• Supplied text

Segment Open

Has Andrew Yang been so right about automation is slowly taking over more jobs, especially for the trucking industry? Well, check out CNBC video right after the break to see how customer focus of retailers like Amazon has driven more people into developing self-driving trucks!
I imagine that the future of transportation is all about automation. I don’t think this is at all a guess because one just takes a look at China’s huge population and see why right away. I can’t imagine that all people in China, each and every one of them, own a car because there won’t be enough space on the roads and highways — the traffic would be stupidly horrendous than ever before. This is why I think China may lead in the race of AI and car automation!
In order for the automation of cars, I think AI needs to be improved tremendously so accidents won’t occur so frequently. At least, the AI should be a lot better than the human drivers. Once the AI part of the automation of cars got nailed down, I can see that a car service such as Lyft would try to deliver cars to whoever needs ’em. This is when 5G comes into the picture to facilitate the communication between cars, cars and the transportation system, and so forth.
Anyhow, in this blog post I want to concentrate on the Lyft part of the whole automation of the transportation equation. I’m wondering, how Lyft and Uber would fare in a world where all cars are driverless? Imagine, car companies could actually get into the Lyft game themselves. Why would they allow Lyft and Uber to be the middlemen?
Nonetheless, I can see those car manufacturers like Toyota may not want to join the Lyft game because of additional costs. Perhaps, car manufacturers rather manufacture cars only and let the costs of the logistic of delivering cars to the user through car services such as Lyft and Uber. Then I’m still wondering how the dealerships would fare, right?
I can see those car manufacturers would prefer to deal directly with car services such as Lyft and Uber and let go of their dealerships entirely in a world of driverless cars! The dealerships would become rather redundant unless the car manufacturers prefer to allow the dealerships to become a car service like Lyft and Uber. But we have to ask who got more experience in delivering a car to a user in a taxi manner? Of course, the answer would be Lyft and Uber and not the dealerships!
In summary, I think if we’re heading in the direction of all cars to be driverless, then I can see the fading out of car dealerships in favor of Lyft and Uber. Of course, I could be wrong and the car manufacturers like Toyota decides to join the Lyft/Uber game and turn their dealerships into Lyft/Uber service. Nonetheless, I still can’t see car dealerships to be around when driverless cars become proliferated. I see car making companies may rely on Lyft/Uber sort of service or just jump into the game themselves delivering cars through an app and not relying on a costly dealership.
Lyft has filed S-1 for IPO on March 18th of this year (2019). Since Lyft isn’t yet a public company, we can’t really know the true numbers of Lyft’s finance. Nevertheless, leaked information tells us that although Lyft revenues are increasing tremendously it is also losing a lot of money on operational and R&D costs. Leaked information may not be accurate at all, but if the information is accurate Lyft may have to struggle a lot before it can become a profitable company.
According to the information we have Lyft is operating at a loss of $911 million net loss in 2018. Net loss is very important because a net loss tells us that Lyft isn’t a profitable company yet. It seems Lyft’s revenues are not able to cover the operating and R&D costs. The general definition of a net loss is that a total of expenses is bigger than a total of revenues.

Segment Closed

• Brief 1
According to the driverless-car blog post, what net loss did Lyft have in 2018?
• Brief 2
Write a continuation of the driverless-car blog post, beginning after its last sentence.
The material after this point is not required for this work.

• Excerpted data
Segment Open

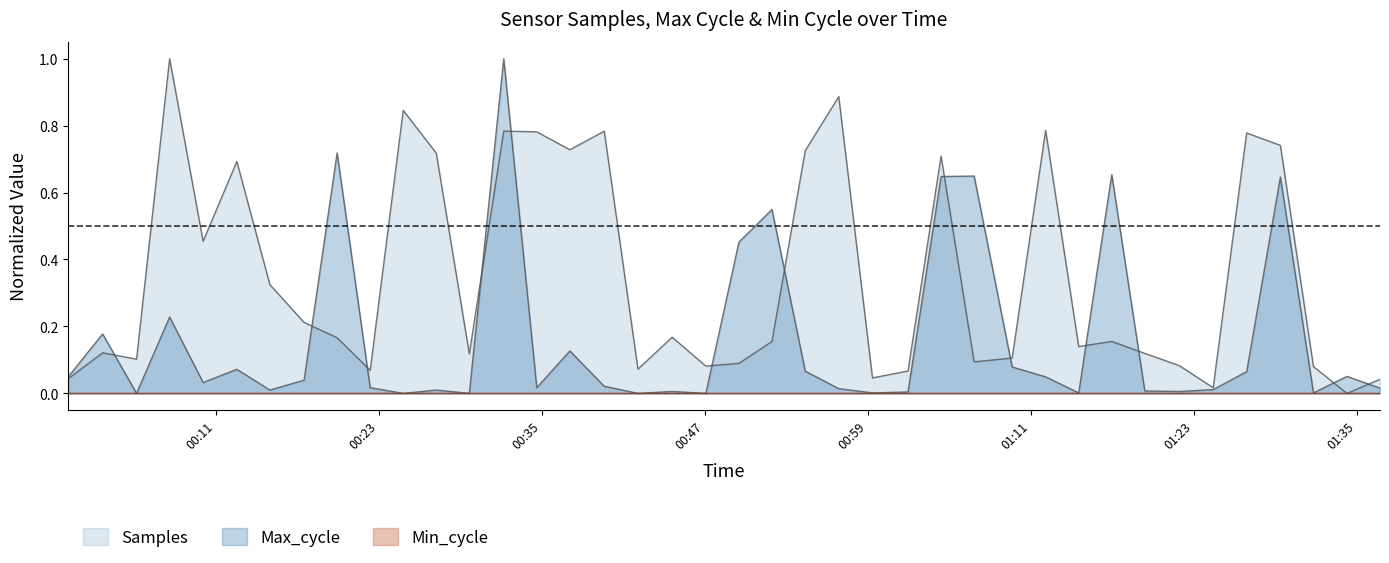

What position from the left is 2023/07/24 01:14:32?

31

Segment Closed
Segment Open

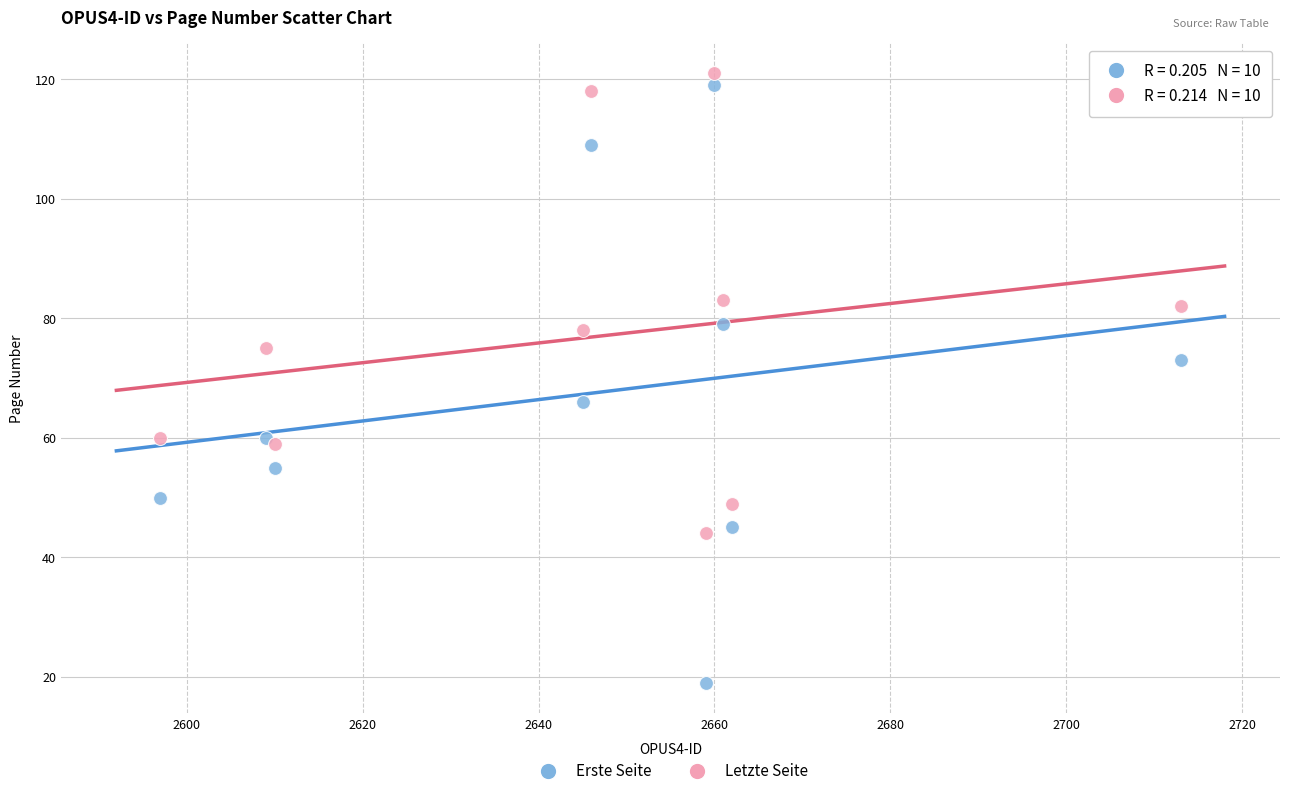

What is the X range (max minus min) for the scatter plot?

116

Segment Closed

• Task output 1
$911 million.

• Task output 2
Nevertheless, Lyft seems to boost its revenues very fast! In 2016, Lyft’s revenues were totaled at $343 million, but if the information is correct in 2018 Lyft’s revenues are totaled at $2.2 billion. If one looks at this closer, it seems Lyft has a chance of making it if the revenues are going to continue to go through this positive, exploding trajectory for some time to come.
Lyft is considering to invest more in R&D in regards to rolling out a self-driving fleet. If Lyft can get behind a self-driving fleet enormously and get the technology to work for real, then I think Lyft has a big chance to cut costs tremendously. If revenues continue to pick up, eating away Uber’s market share, and cut costing measures are going to be effective — Lyft could very well become a profitable company.
Lyft and Uber are competing for the same market, and both of these companies are driving Taxis out of business. Since Lyft and Uber are able to do this to Taxis, we can tell that companies like Amazon, Google, and even the car rentals and car dealerships themselves could get into the same act as Lyft and Uber when self-driving becomes a reality. This could be a very crowded market, and if my intuition is accurate it could mean Lyft and Uber may have a very tough market to operate in as time goes on. So the profits/revenues Lyft is having now could very well dwindle in the future!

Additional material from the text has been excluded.